- **Exercise requirements**
Only the lines holding "period" are wanted. Copy every one from the records below.

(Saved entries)
☆ ☆ ☆ ☆

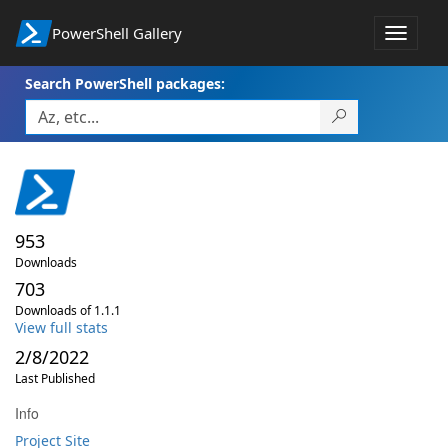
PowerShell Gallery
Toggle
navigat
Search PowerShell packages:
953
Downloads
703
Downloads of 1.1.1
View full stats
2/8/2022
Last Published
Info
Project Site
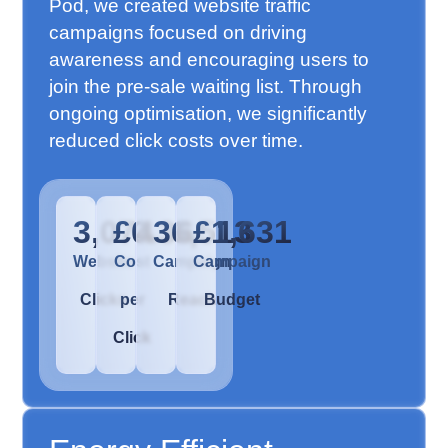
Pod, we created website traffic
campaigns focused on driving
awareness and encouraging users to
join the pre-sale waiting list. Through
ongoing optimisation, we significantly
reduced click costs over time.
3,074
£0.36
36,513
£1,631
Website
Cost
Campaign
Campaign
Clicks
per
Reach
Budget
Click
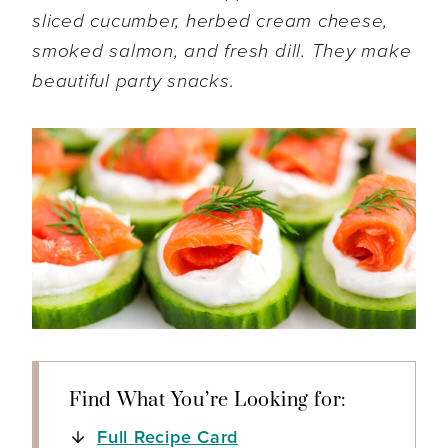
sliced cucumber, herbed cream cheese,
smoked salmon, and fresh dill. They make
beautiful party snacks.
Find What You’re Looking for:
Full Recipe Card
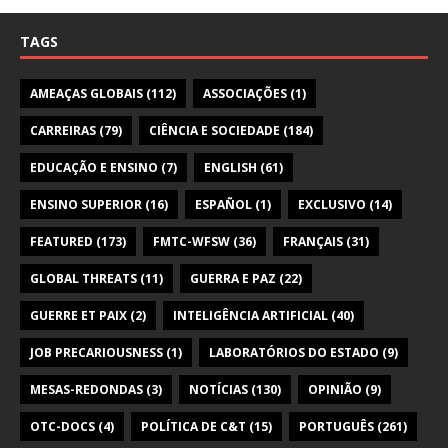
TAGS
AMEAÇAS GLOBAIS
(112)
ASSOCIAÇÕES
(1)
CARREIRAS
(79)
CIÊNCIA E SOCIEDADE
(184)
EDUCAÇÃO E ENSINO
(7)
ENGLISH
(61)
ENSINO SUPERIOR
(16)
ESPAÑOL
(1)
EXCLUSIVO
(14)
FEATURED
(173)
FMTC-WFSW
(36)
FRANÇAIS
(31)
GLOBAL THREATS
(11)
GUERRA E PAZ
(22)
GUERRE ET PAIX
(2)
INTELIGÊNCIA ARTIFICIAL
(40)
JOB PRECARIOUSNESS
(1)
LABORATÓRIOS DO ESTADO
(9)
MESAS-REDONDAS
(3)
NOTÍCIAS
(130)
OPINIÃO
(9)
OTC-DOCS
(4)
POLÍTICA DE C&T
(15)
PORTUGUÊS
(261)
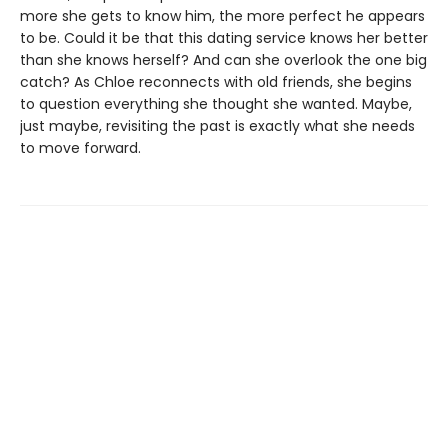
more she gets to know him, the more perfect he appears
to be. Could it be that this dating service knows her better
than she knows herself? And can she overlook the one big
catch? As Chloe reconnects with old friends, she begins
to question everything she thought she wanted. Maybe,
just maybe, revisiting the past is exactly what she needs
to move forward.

☆ ☆ ☆ ☆

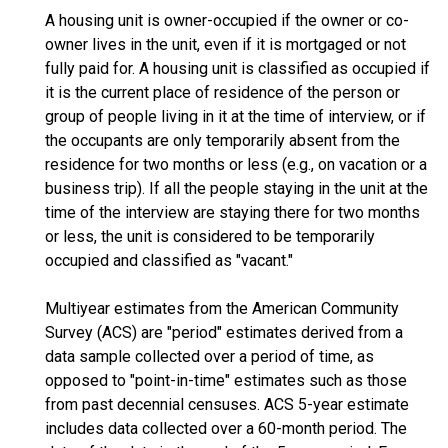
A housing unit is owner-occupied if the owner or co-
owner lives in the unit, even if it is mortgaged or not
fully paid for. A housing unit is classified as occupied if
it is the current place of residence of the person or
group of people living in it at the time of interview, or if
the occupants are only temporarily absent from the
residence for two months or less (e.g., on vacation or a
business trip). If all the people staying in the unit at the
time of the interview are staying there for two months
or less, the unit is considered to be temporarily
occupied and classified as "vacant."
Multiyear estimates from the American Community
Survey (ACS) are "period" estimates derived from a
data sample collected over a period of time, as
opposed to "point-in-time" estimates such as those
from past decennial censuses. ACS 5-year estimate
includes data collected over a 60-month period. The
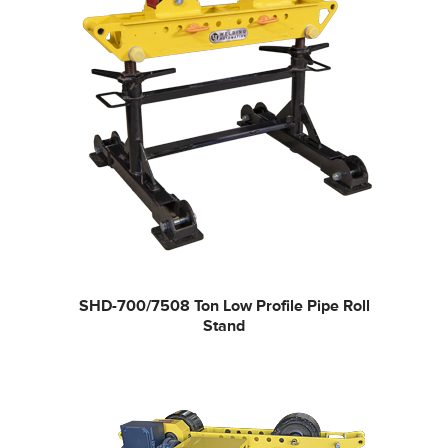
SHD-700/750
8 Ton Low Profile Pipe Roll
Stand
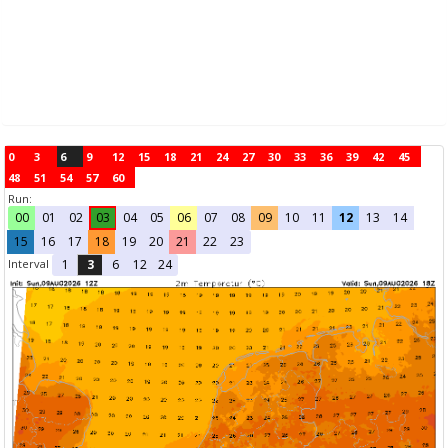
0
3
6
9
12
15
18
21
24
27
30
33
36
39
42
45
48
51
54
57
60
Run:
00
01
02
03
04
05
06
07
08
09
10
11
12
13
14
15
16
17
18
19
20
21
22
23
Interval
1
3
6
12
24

☆ ☆ ☆ ☆

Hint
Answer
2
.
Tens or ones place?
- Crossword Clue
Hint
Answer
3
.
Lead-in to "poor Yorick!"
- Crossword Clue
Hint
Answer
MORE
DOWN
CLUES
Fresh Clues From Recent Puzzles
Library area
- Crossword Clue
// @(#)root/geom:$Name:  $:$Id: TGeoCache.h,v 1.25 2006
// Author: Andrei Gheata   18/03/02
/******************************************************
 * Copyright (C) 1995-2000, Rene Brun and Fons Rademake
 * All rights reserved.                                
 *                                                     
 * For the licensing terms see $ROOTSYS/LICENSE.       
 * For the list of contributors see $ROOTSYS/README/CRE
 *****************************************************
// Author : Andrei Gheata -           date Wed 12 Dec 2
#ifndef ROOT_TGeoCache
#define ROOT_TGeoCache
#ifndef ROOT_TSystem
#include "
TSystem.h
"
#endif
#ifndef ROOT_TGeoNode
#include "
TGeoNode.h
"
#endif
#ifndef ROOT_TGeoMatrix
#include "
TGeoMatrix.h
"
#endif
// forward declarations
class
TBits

☆ ☆ ☆ ☆

- **Solution to this exercise**
Survey (ACS) are "period" estimates derived from a
data sample collected over a period of time, as
includes data collected over a 60-month period. The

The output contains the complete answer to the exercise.